Conditions de translation d'un aérostat dans l'air. — Il n'y a pas de vent en ballon. — Erreur des auteurs de projets de ballons à voiles. — Tissandier de la Mothe. — Martyn. — Guyot. — Le véritable navigateur aérien. — La Minerve de Robertson. — Terzuolo et le vent factice.
Quand un ballon, dépourvu de tout propulseur, est en équilibre dans l'air et se déplace horizontalement par rapport à la surface du sol, il se trouve, relativement à l'air ambiant au sein duquel il est plongé, dans la plus complète immobilité. Il n'a aucun mouvement qui lui soit propre; ce n'est pas lui qui marche; c'est la masse d'air au milieu de laquelle il est immergé et comme enclavé. Tout est immobile autour de l'aéronaute quand il se trouve à une même altitude; son drapeau n'est pas agité, il ne sent pas l'action du vent, quand bien même le courant aérien dans lequel il est baigné, l'entraînerait avec une grande-vitesse. Comme l'a dit un praticien expert, des bulles de savon qu'il poserait devant lui sur une planchette, y resteraient dans un état de repos complet, et la flamme d'une bougie n'y vacillerait pas. Le ballon est exactement dans les mêmes conditions, par rapport au courant aérien où il est plongé, qu'une boule de bois qui serait lestée dans le courant d'un fleuve; cette boule avance, mais ce n'est pas elle qui marche, c'est l'eau dans laquelle elle est plongée.

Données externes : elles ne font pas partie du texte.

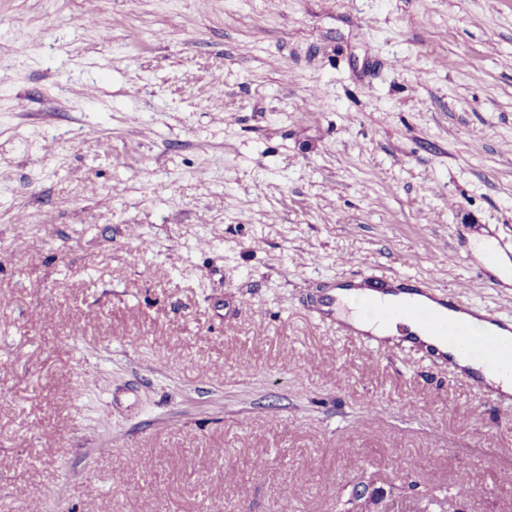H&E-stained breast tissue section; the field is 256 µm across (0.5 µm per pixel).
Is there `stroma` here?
<instances>
[{"mask_svg": "<svg viewBox=\"0 0 512 512\" xmlns=\"http://www.w3.org/2000/svg\"><path fill=\"white\" fill-rule=\"evenodd\" d=\"M477 235L512 258V0H0V512H512V417L303 302L512 310Z\"/></svg>", "mask_w": 512, "mask_h": 512, "instance_id": "stroma-1", "label": "stroma"}]
</instances>
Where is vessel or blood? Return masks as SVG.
I'll return each instance as SVG.
<instances>
[{"mask_svg": "<svg viewBox=\"0 0 512 512\" xmlns=\"http://www.w3.org/2000/svg\"><path fill=\"white\" fill-rule=\"evenodd\" d=\"M361 299L369 309L364 321L379 325L411 322L419 333L400 339L381 338L361 331L358 321L344 313V297ZM317 320L335 325L339 334L359 337L366 351L392 356L418 350L420 335L442 337L451 353L446 360L451 365L474 361L484 368L512 371V346L497 342L498 330L512 333V312L501 307L465 301L444 289L430 285L422 278L401 274H368L358 278L337 280L332 292L320 295L311 305ZM485 324L484 340L465 332L468 318Z\"/></svg>", "mask_w": 512, "mask_h": 512, "instance_id": "vessel-or-blood-1", "label": "vessel or blood"}]
</instances>
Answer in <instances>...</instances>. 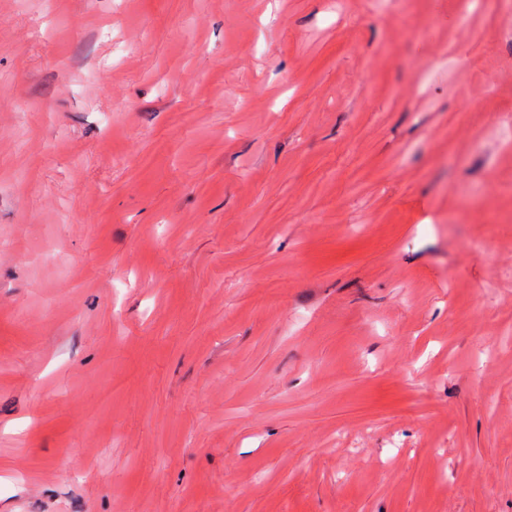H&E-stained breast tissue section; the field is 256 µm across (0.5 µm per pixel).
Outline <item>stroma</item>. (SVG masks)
Returning a JSON list of instances; mask_svg holds the SVG:
<instances>
[{
    "instance_id": "35a3bbf8",
    "label": "stroma",
    "mask_w": 512,
    "mask_h": 512,
    "mask_svg": "<svg viewBox=\"0 0 512 512\" xmlns=\"http://www.w3.org/2000/svg\"><path fill=\"white\" fill-rule=\"evenodd\" d=\"M502 112L512 0H0V512H512Z\"/></svg>"
}]
</instances>
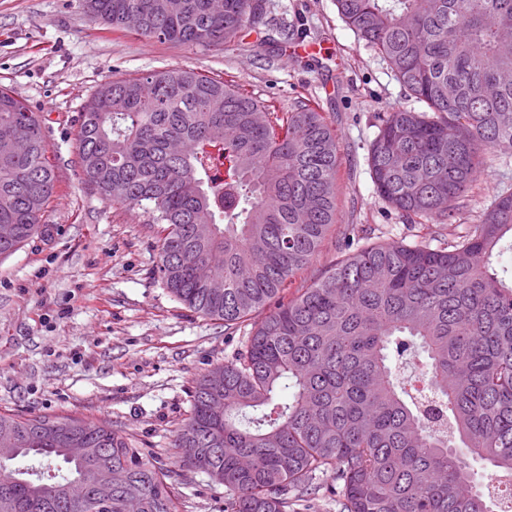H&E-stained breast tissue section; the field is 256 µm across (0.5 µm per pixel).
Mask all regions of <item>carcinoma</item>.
I'll return each mask as SVG.
<instances>
[{"mask_svg":"<svg viewBox=\"0 0 512 512\" xmlns=\"http://www.w3.org/2000/svg\"><path fill=\"white\" fill-rule=\"evenodd\" d=\"M112 30L188 46L238 41L260 23L256 0H85ZM358 39L427 110L389 112L368 155L379 196L407 221L444 224L494 156L512 159V0H336ZM0 256L47 231L56 170L39 113L0 88ZM81 166L100 196L140 207L159 225L157 274L185 308L236 328L260 309L245 353L196 381L172 440L224 486V512H289L293 496L332 475L339 512H508L512 507V192L480 223L431 247L374 243L288 296L336 223L339 142L310 102L288 112L193 69L111 80L95 90L77 132ZM425 354L426 389L444 430L396 373ZM224 377V409L210 399ZM15 430L14 467L0 459V512H82L64 495L112 481V512H180L172 472L106 422L0 413ZM78 437L93 469L69 458ZM493 467L471 487L467 457Z\"/></svg>","mask_w":512,"mask_h":512,"instance_id":"cac0c4a2","label":"carcinoma"}]
</instances>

On voit donc combien il est illusoire d'admettre que des voiles pourraient avoir la moindre influence sur la propulsion d'un aérostat; elles ne seraient jamais gonflées, par cette raison qu'il n'y pas de vent en ballon. Malgré l'évidence des faits, on ne saurait croire combien ont été nombreux les inventeurs qui ont proposé de munir les ballons de voiles, à l'instar des navires, auxquels cependant ils ressemblent si peu dans leur mode de translation. Nous avons résolu de faire connaître dans ce chapitre quelques-unes des propositions qui ont été faites à ce sujet, depuis l'origine même de la navigation aérienne; nous y joindrons l'histoire de quelques autres utopies plus ou moins irréalisables, qui nous donneront l'occasion d'indiquer à nos lecteurs les écueils de l'imagination, quand elle n'est pas guidée par le raisonnement et la pratique.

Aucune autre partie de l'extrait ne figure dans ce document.